Sampling a database is an essential step to improve the response time for database exploration. We have introduced a number of sampling techniques in the MonetDB software stack. Our goal is to provide methods for performing sampling over a) the result of a query, b) the base tables, and c) the entire database schema.
Sampling can be performed during query execution, as well as during data loading in the case of predefined sampling indexes. Eventually, we want to support both uniform and weighted sampling, but in the existing released, all sampling methods are uniform.
The sampling methods included in the distribution are described below.
A new SQL operator SAMPLE
has been added to support sampling the result of a query.
SELECT ... FROM ... [ SAMPLE <expr> ] [ SEED intval ]

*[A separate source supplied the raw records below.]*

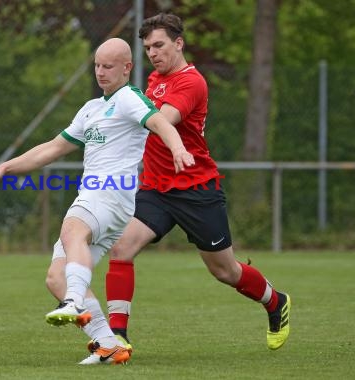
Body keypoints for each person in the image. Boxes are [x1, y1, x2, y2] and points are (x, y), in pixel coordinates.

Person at [0, 37, 195, 364]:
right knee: (56, 276)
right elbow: (52, 148)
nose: (101, 72)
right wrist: (6, 167)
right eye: (97, 65)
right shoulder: (91, 108)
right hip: (97, 199)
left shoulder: (129, 98)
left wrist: (178, 148)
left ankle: (74, 303)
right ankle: (109, 344)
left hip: (111, 193)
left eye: (108, 66)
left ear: (127, 68)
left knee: (72, 231)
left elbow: (159, 123)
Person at [102, 13, 291, 352]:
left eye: (159, 45)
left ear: (178, 43)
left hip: (196, 190)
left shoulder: (192, 82)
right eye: (147, 48)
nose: (153, 53)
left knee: (226, 271)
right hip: (156, 189)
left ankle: (275, 301)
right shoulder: (155, 81)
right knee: (122, 248)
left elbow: (165, 120)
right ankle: (117, 336)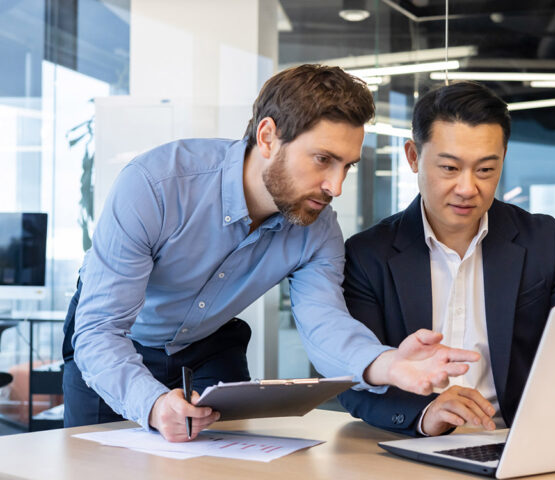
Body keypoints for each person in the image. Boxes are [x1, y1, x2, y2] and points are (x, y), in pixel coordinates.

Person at [62, 65, 479, 442]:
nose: (336, 186)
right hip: (115, 340)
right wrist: (152, 405)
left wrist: (389, 364)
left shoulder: (319, 228)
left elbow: (324, 324)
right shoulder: (156, 186)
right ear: (267, 137)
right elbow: (100, 330)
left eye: (347, 165)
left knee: (228, 467)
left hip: (208, 345)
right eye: (323, 159)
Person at [338, 81, 555, 436]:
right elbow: (352, 381)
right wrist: (425, 414)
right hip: (413, 444)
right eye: (449, 168)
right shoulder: (368, 255)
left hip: (518, 441)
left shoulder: (545, 241)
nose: (467, 188)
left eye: (485, 170)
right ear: (413, 157)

If <expr> is a non-negative integer literal, it defines the number of rows to be included in the sample. If <expr> is a real literal between [ 0.0, 1.0 ] it refers to the percentage of the result set to be sampled. For example, if <expr> is 0.3, then the sample will contain 30% of the rows in the query result.
Because SAMPLE
primarily operates on query results, it is treated as the same type of operator as the LIMIT
clauses,
which according to the SQL:2003 standard, may only be used in the outer most SELECT clause.
So, before the Jul2017 release, SAMPLE
is not allowed in a subquery; in addition,
the SAMPLE
operator does not operates on query input data.
However, both restrictions can be circumvented using a table producing function, for example:
CREATE FUNCTION mysample ()
RETURNS TABLE(col a,...)
BEGIN
RETURN
SELECT a,...
FROM name_table
SAMPLE 100;
end;
Then one can use the function mysample() to create a sampled table, for instance:
INSERT INTO sample_table (SELECT * FROM mysample());
In this way, we can apply SAMPLE on base tables, before running the actual query.
The current sampling methods all use uniform sampling, which is based on the algorithm A as described in the paper "Faster Methods for Random Sampling" by Jeffrey Scott Vitter [1]. Algorithm A is not the fastest one, but it only makes <expr> number of calls in function random() and it is simpler than the other more complex and CPU intensive algorithms in the literature. Instead of performing one random experiment for each row to decide if it should be included in the sample or not, Algorithm A skips <expr> rows and includes the next row found. The algorithm scans the input relation sequentially and maintains the uniqueness and sort properties. The sample is without replacement.